Ter ondersteuning van de coördinatiegroep wordt een secretariaat opgezet en organisatorisch
ondergebracht bij het veiligheidsdirectoraat van de Commissie. Hiertoe zullen 2 FTE
worden aangesteld.
3. Nederlandse positie ten aanzien van het voorstel
a) Essentie Nederlands beleid op dit terrein
Voor de beveiliging van informatie geldt in Nederland een samenhangend pakket van
regelingen. Voor de Rijksdienst4 geldt het Besluit BVA-stelsel Rijksdienst5 dat de integrale beveiliging en de verdeling van taken tussen BZK en andere ministeries
regelt en inzoomt op de rol en bevoegdheden van de departementale Beveiligingsautoriteit
(BVA) en de RijksBVA. Voor het Ministerie van Defensie is een uitzondering gemaakt
op de toepasselijkheid van het besluit. Het departement is op het gebied van beveiliging
eigenstandig, waardoor bevoegdheden, taken en functie van de BVA anders zijn ingericht6. Daarbij geldt dat al naar gelang de aard en inhoud van het onderwerp van beveiliging
afstemming gezocht tussen de betrokken ambtenaren van Defensie en de (inter)departementale
beveiligingsambtenaar. De BVA van Defensie maakt wel onderdeel uit van het BVA-beraad.
Voor de beveiliging van alle informatie bij de Rijksdienst, zowel gerubriceerd als
ongerubriceerd, en informatieprocessen geldt het besluit Voorschrift Informatiebeveiliging
Rijksdienst (VIR7). Dit definieert informatiebeveiliging en stelt eisen aan het departementale informatiebeveiligingsbeleid.

-.-.-

### Vragen
[1] Hoeveel FTE worden volgens het paginafragment aangesteld voor het secretariaat van de coördinatiegroep?
[2] Herhaal woordelijk het gedeelte van het paginafragment dat begint bij de woorden "Ter ondersteuning van" en eindigt na "worden aangesteld.".
[3] Vat de alinea uit het paginafragment die begint met "Ter ondersteuning van de coördinatiegroep" beknopter samen, met behoud van de hoofdfeiten.

-.-.-

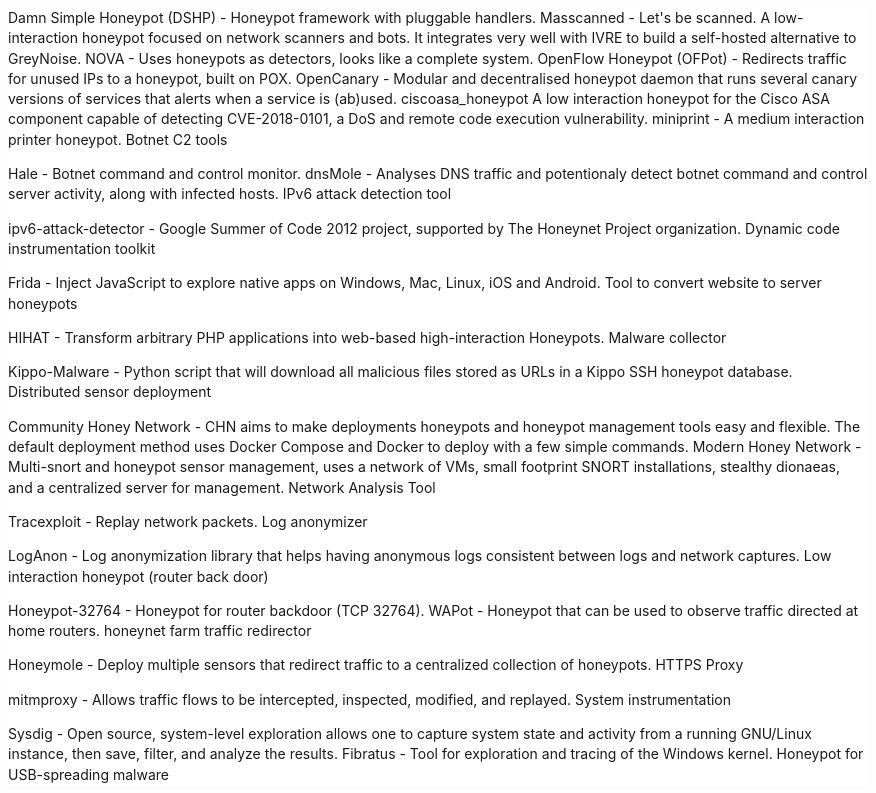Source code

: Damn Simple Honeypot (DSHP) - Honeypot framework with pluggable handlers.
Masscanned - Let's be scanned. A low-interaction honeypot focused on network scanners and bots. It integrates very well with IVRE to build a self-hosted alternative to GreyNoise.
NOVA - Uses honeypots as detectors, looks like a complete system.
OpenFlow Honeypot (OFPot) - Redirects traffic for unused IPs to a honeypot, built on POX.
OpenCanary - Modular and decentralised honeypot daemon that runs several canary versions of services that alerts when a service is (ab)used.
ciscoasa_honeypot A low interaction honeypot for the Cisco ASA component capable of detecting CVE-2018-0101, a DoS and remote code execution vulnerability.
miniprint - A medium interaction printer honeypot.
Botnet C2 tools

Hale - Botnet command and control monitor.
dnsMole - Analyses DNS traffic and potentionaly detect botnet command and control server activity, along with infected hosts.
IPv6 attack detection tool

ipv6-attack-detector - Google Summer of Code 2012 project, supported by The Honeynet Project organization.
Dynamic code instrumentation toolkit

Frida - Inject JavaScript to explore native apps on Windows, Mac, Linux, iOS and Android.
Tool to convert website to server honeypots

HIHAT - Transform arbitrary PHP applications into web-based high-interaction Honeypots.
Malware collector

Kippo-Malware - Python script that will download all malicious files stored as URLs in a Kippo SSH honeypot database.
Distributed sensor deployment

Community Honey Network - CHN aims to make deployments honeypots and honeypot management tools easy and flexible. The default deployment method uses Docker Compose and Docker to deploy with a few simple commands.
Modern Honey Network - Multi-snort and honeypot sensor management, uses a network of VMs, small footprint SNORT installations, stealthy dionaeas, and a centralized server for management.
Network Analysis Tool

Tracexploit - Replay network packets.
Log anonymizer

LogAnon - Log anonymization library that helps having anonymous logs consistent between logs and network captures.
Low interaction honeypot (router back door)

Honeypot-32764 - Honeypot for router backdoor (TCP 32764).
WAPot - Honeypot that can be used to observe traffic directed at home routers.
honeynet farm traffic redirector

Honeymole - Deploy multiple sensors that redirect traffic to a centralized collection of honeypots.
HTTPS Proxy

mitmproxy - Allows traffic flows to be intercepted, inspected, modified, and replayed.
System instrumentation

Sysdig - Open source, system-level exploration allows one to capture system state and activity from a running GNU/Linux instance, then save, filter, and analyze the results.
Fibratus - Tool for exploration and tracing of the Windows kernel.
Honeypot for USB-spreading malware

-.-.-

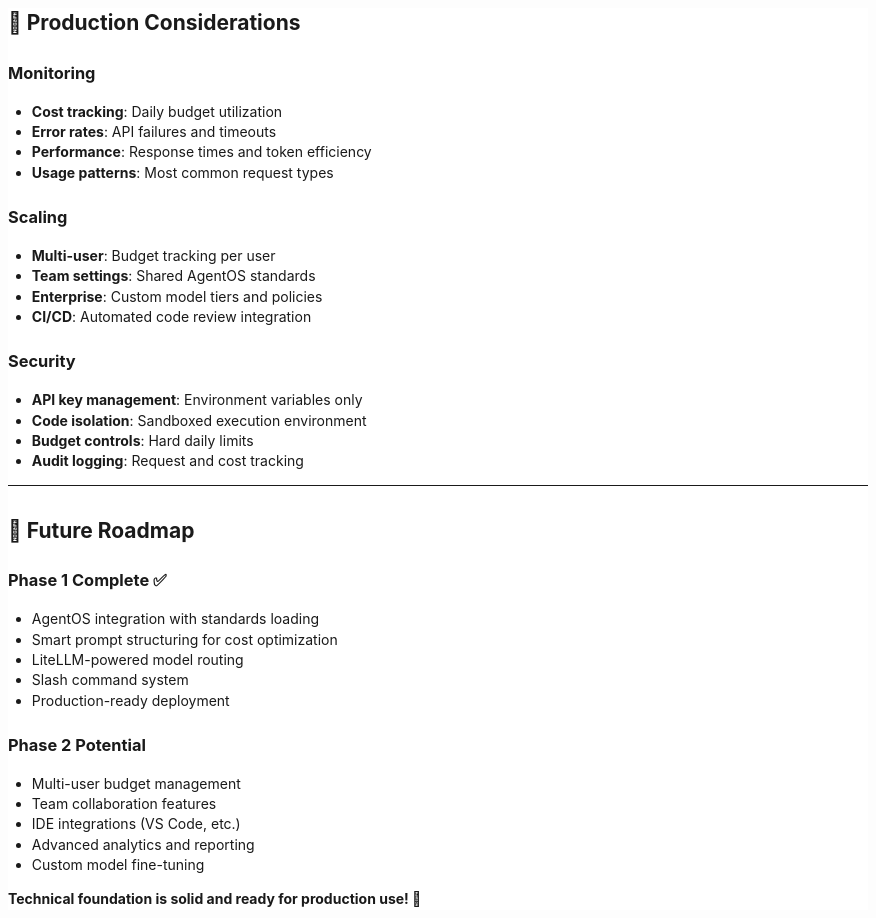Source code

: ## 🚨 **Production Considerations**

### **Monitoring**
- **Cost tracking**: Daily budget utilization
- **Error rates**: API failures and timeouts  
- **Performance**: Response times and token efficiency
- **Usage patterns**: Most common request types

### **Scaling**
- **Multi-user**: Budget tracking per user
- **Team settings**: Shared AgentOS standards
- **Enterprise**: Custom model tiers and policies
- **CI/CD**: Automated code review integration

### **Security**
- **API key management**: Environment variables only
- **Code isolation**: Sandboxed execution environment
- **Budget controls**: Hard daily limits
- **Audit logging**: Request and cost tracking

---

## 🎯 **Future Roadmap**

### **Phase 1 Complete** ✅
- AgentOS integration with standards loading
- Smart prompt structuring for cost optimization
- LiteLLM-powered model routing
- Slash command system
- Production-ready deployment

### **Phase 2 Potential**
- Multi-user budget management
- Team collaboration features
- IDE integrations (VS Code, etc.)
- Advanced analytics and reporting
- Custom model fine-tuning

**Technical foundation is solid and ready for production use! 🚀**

-.-.-

### Uitwerkingen
[1] Er worden 2 FTE aangesteld.

[2]
Ter ondersteuning van de coördinatiegroep wordt een secretariaat opgezet en organisatorisch
ondergebracht bij het veiligheidsdirectoraat van de Commissie. Hiertoe zullen 2 FTE
worden aangesteld.

[3] Een secretariaat van 2 FTE, ondergebracht bij het veiligheidsdirectoraat van de Commissie, ondersteunt de coördinatiegroep.